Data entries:
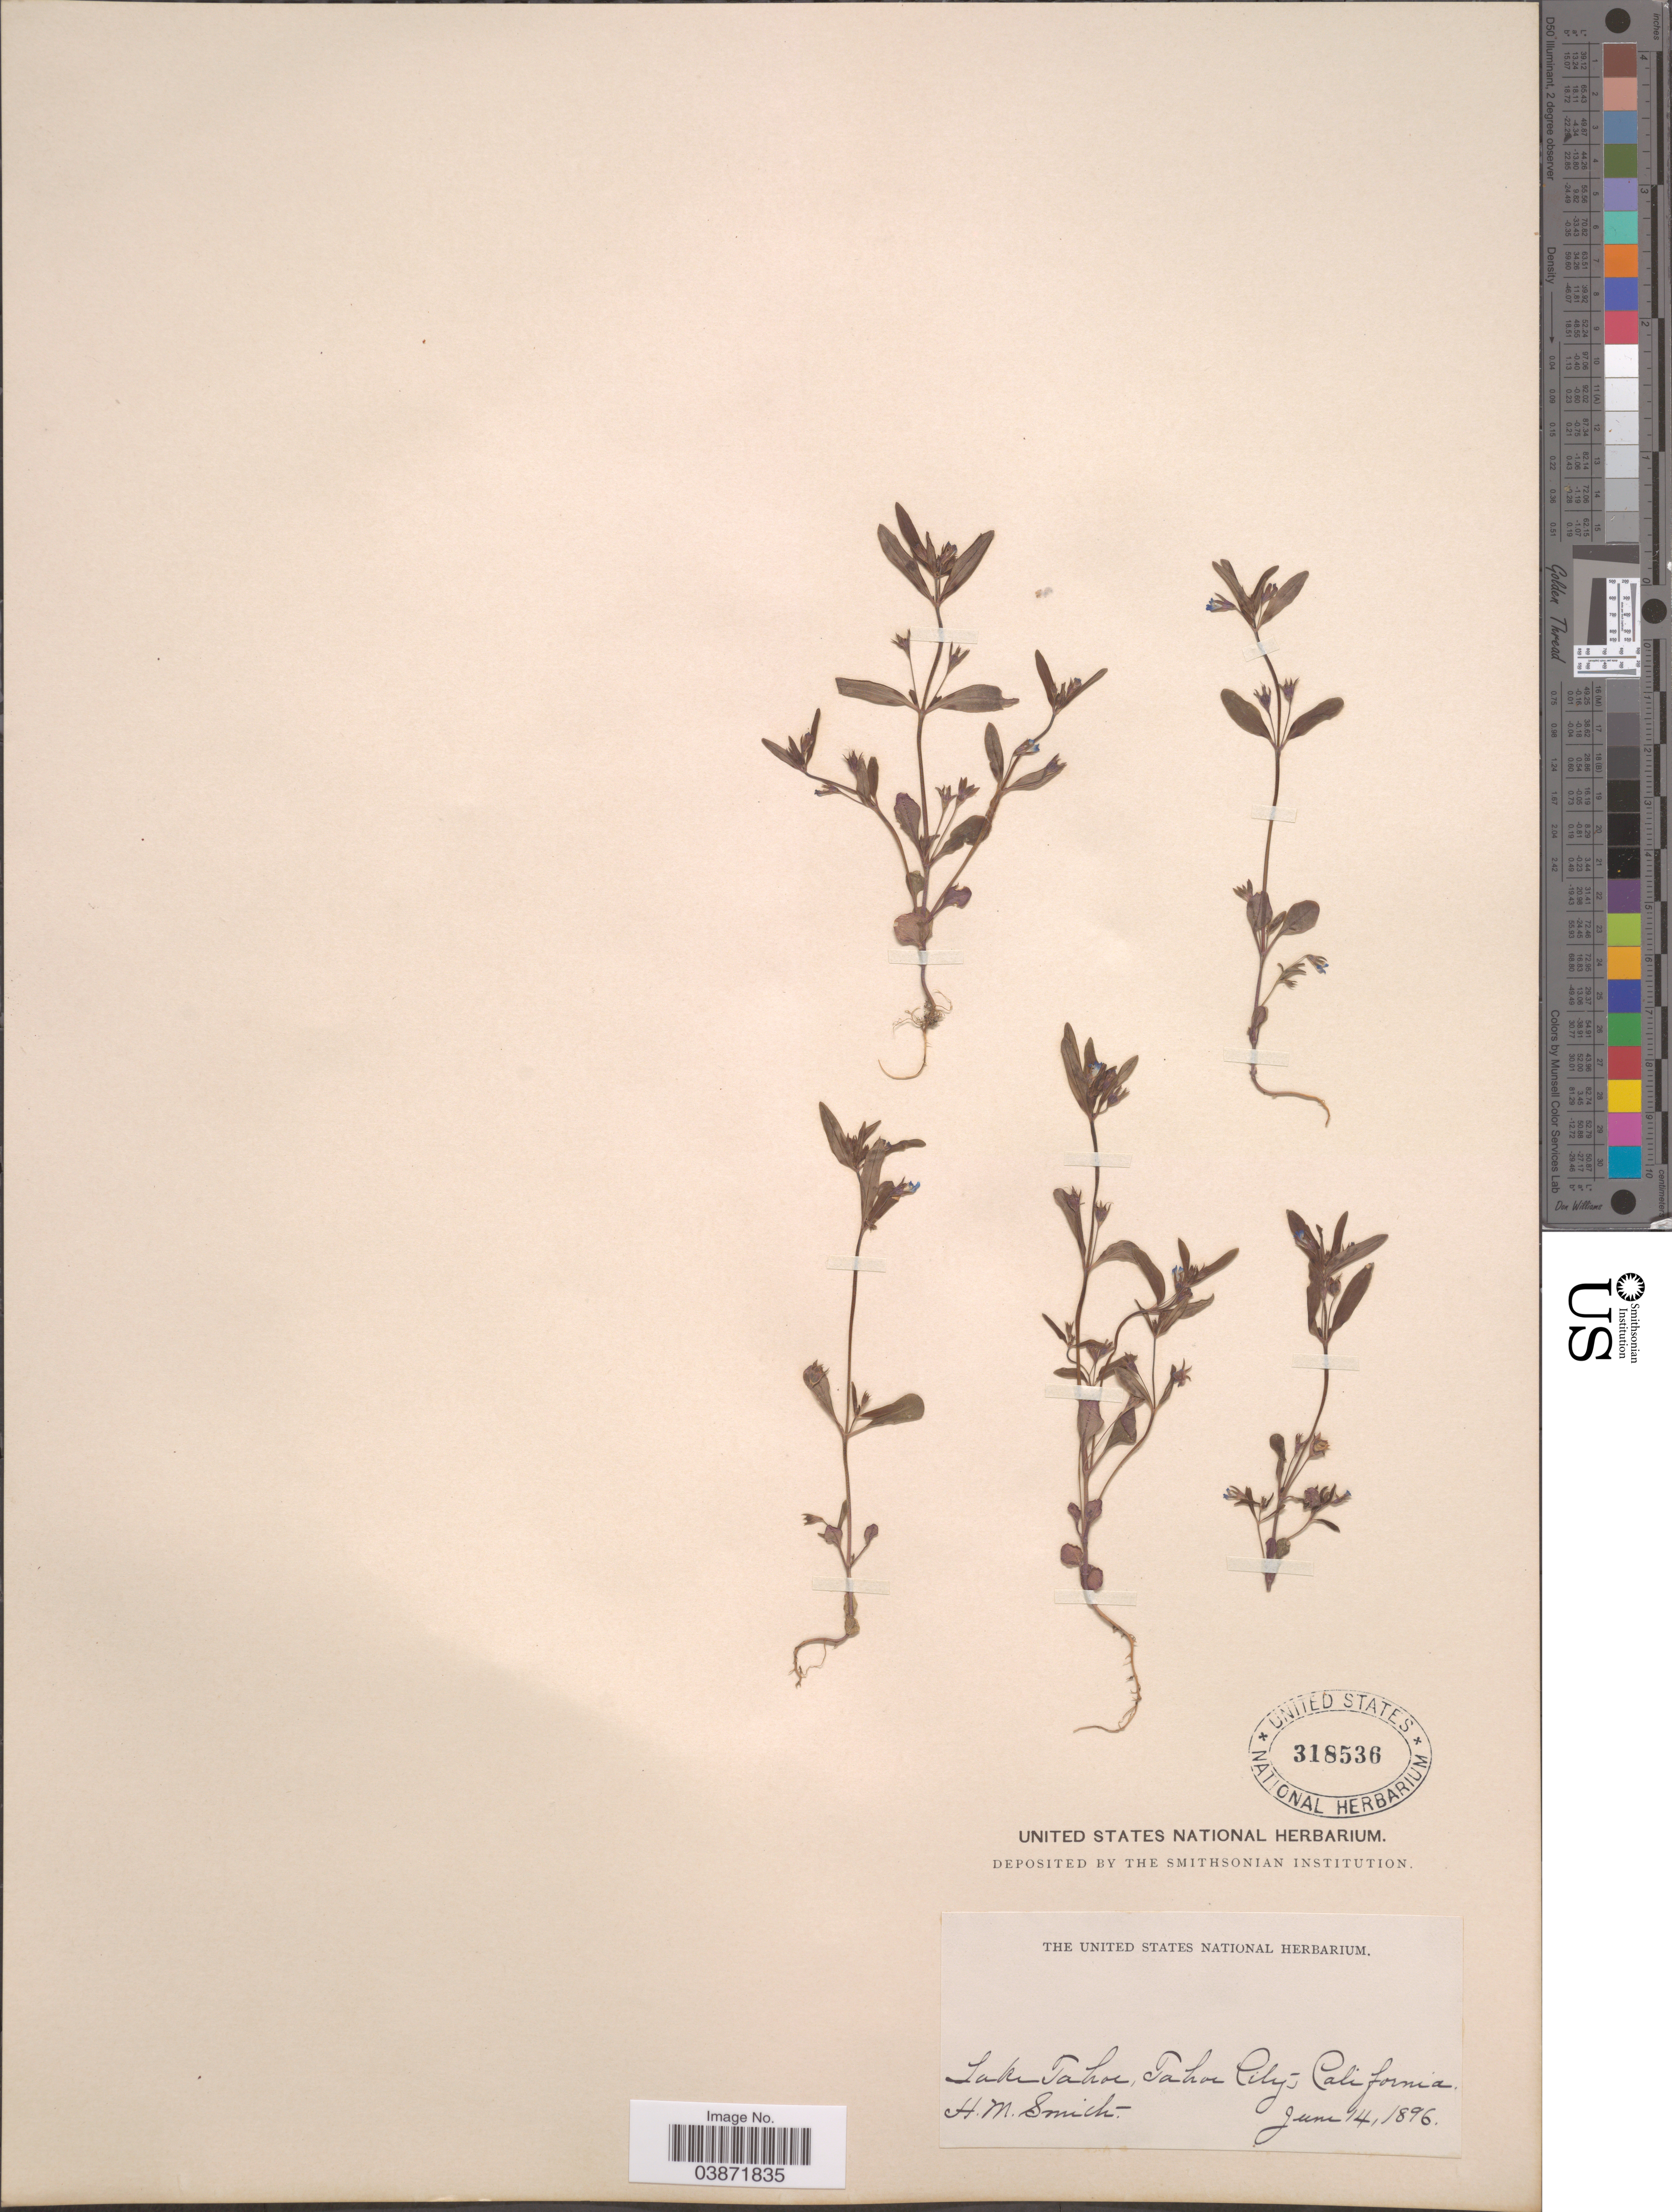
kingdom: Plantae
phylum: Tracheophyta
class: Magnoliopsida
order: Lamiales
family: Plantaginaceae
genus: Collinsia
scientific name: Collinsia sp.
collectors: H. M. Smith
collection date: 1896-06-14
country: United States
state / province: California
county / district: Placer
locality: Lake Tahoe, Tahoe City.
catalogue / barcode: US 318536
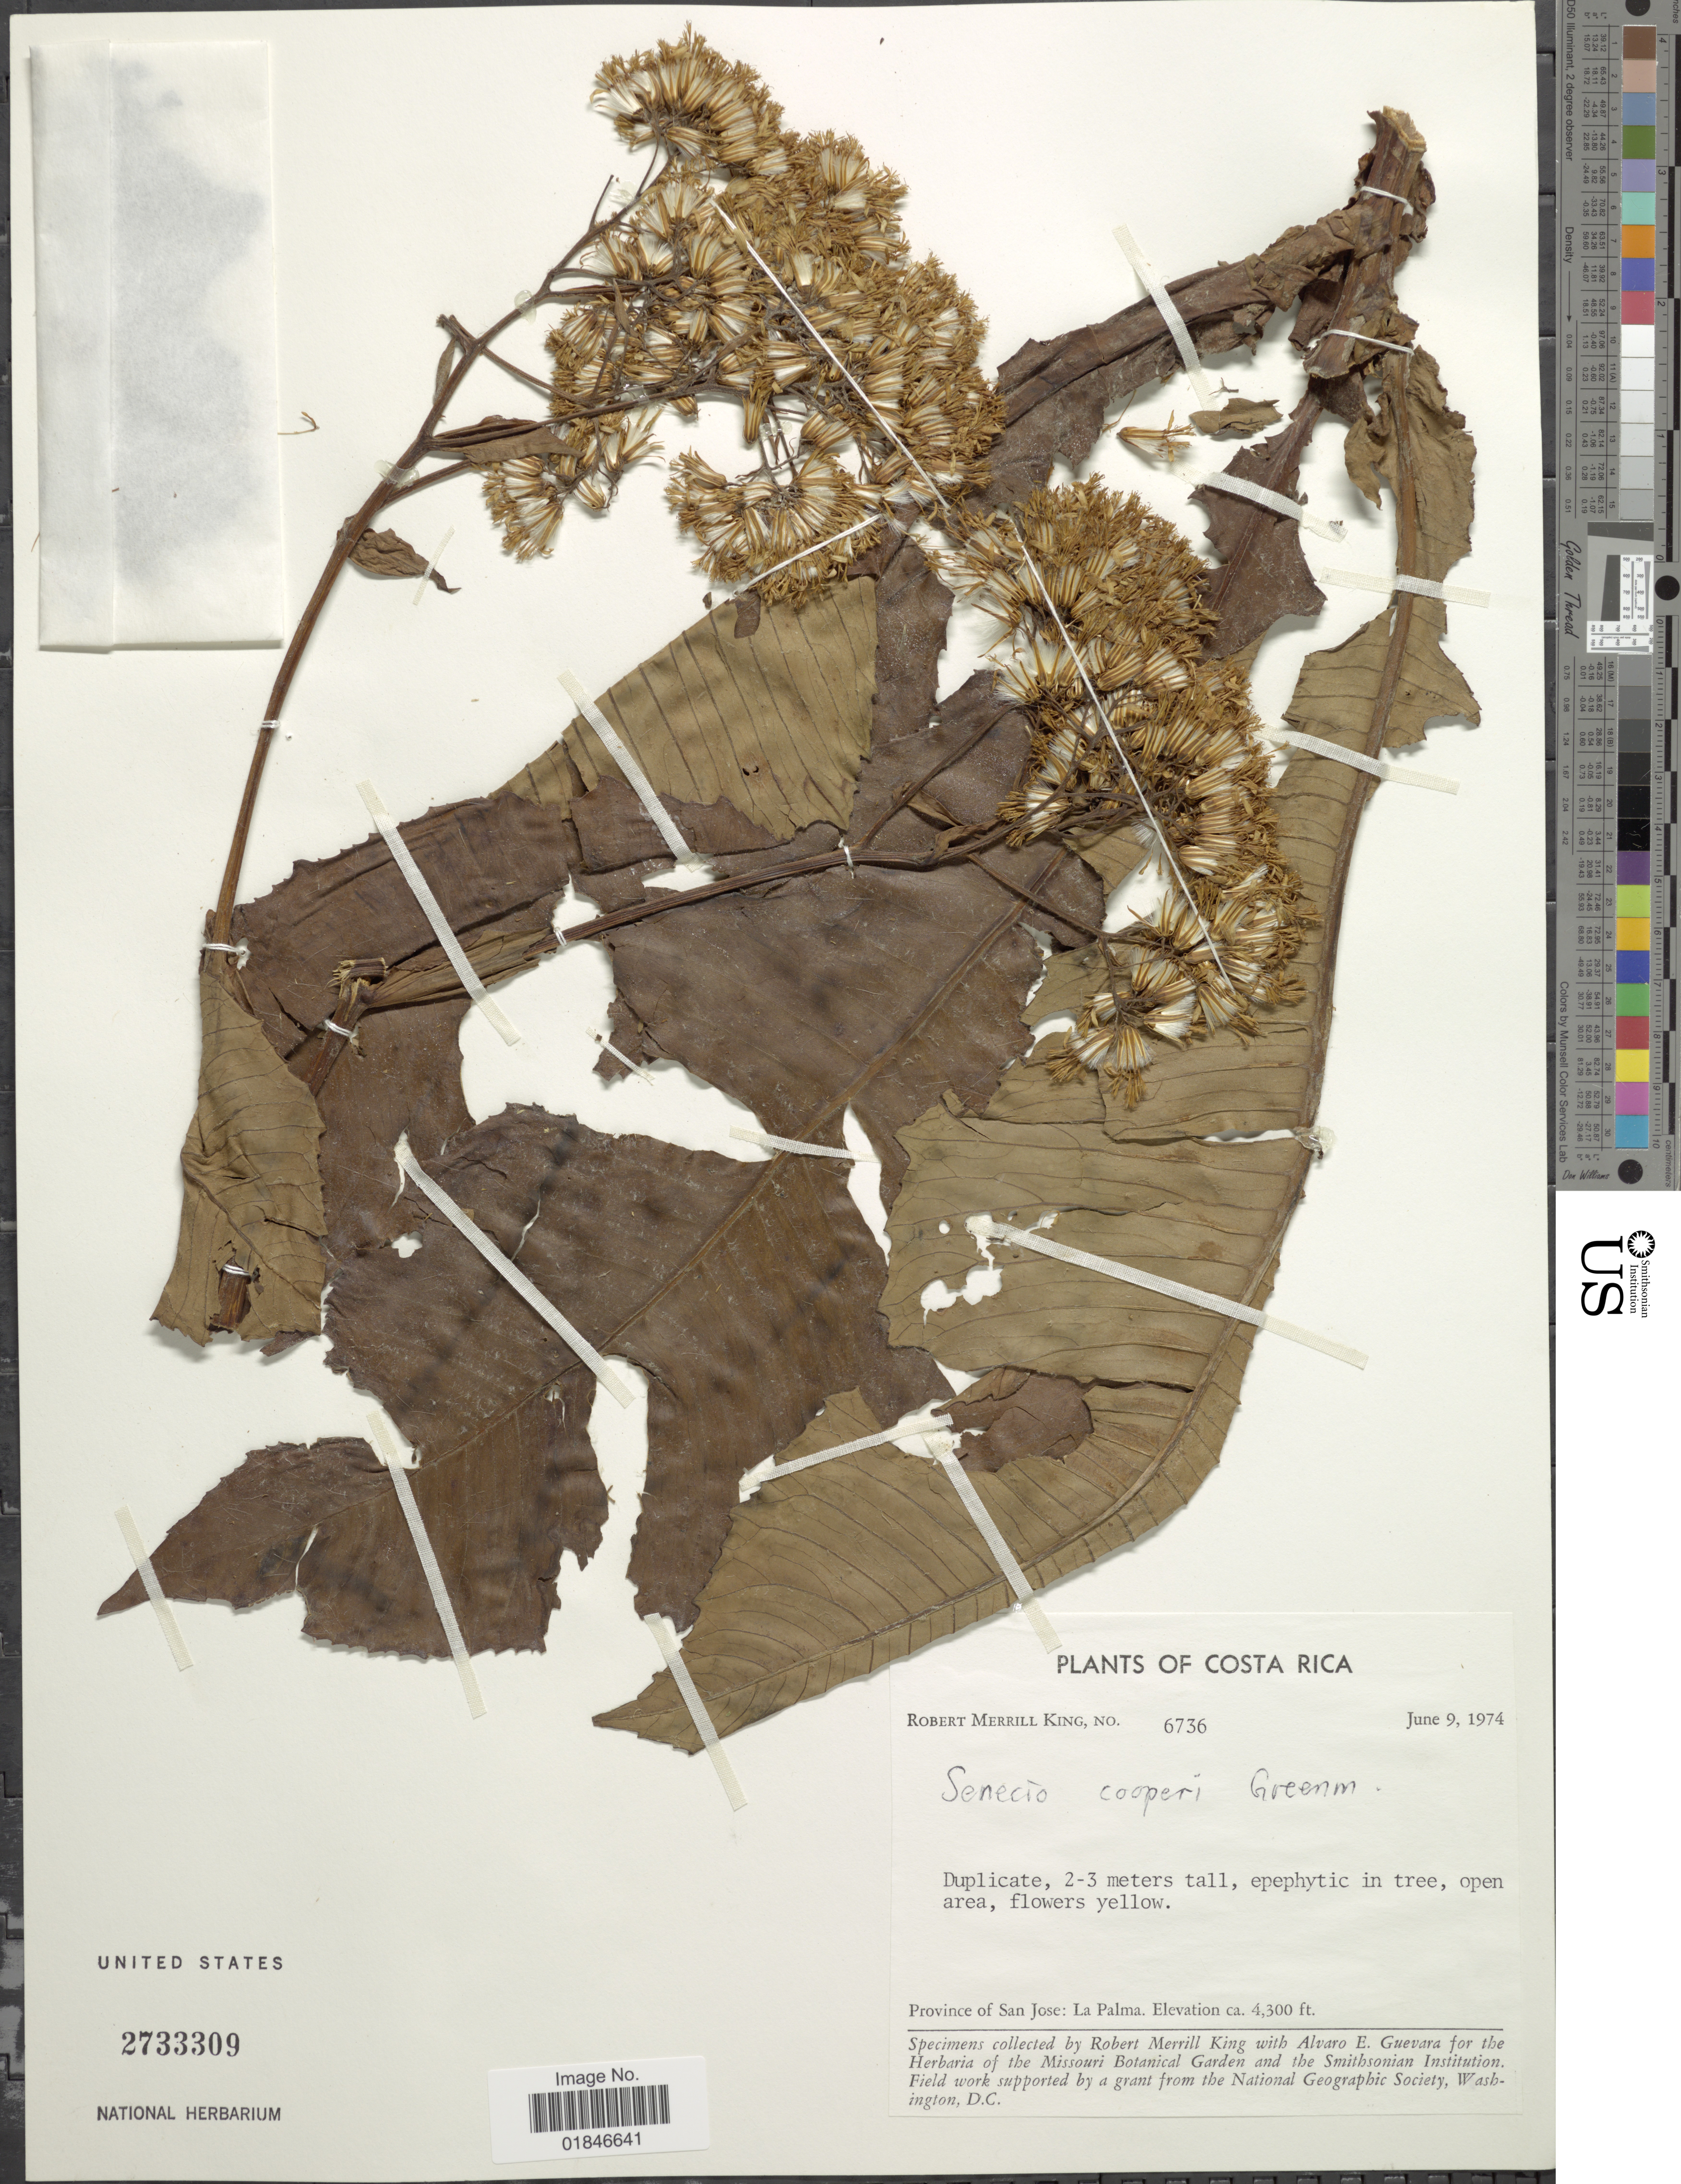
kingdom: Plantae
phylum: Tracheophyta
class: Magnoliopsida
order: Asterales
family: Asteraceae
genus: Jessea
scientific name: Jessea megaphylla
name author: (Greenm.) H. Rob. & Cuatrec.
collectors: R. M. King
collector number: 6736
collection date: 1974-06-09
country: Costa Rica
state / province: San José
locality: Province of San Jose: La Palma.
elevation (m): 1311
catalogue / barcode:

**Exercise description**
Reproduce the records unchanged from the line holding "state / province: California" through the end of the records, inclusive. Omit the pictures from your answer.

**Response to the task**
state / province: California
county / district: Placer
locality: Lake Tahoe, Tahoe City.
catalogue / barcode: US 318536
kingdom: Plantae
phylum: Tracheophyta
class: Magnoliopsida
order: Asterales
family: Asteraceae
genus: Jessea
scientific name: Jessea megaphylla
name author: (Greenm.) H. Rob. & Cuatrec.
collectors: R. M. King
collector number: 6736
collection date: 1974-06-09
country: Costa Rica
state / province: San José
locality: Province of San Jose: La Palma.
elevation (m): 1311
catalogue / barcode:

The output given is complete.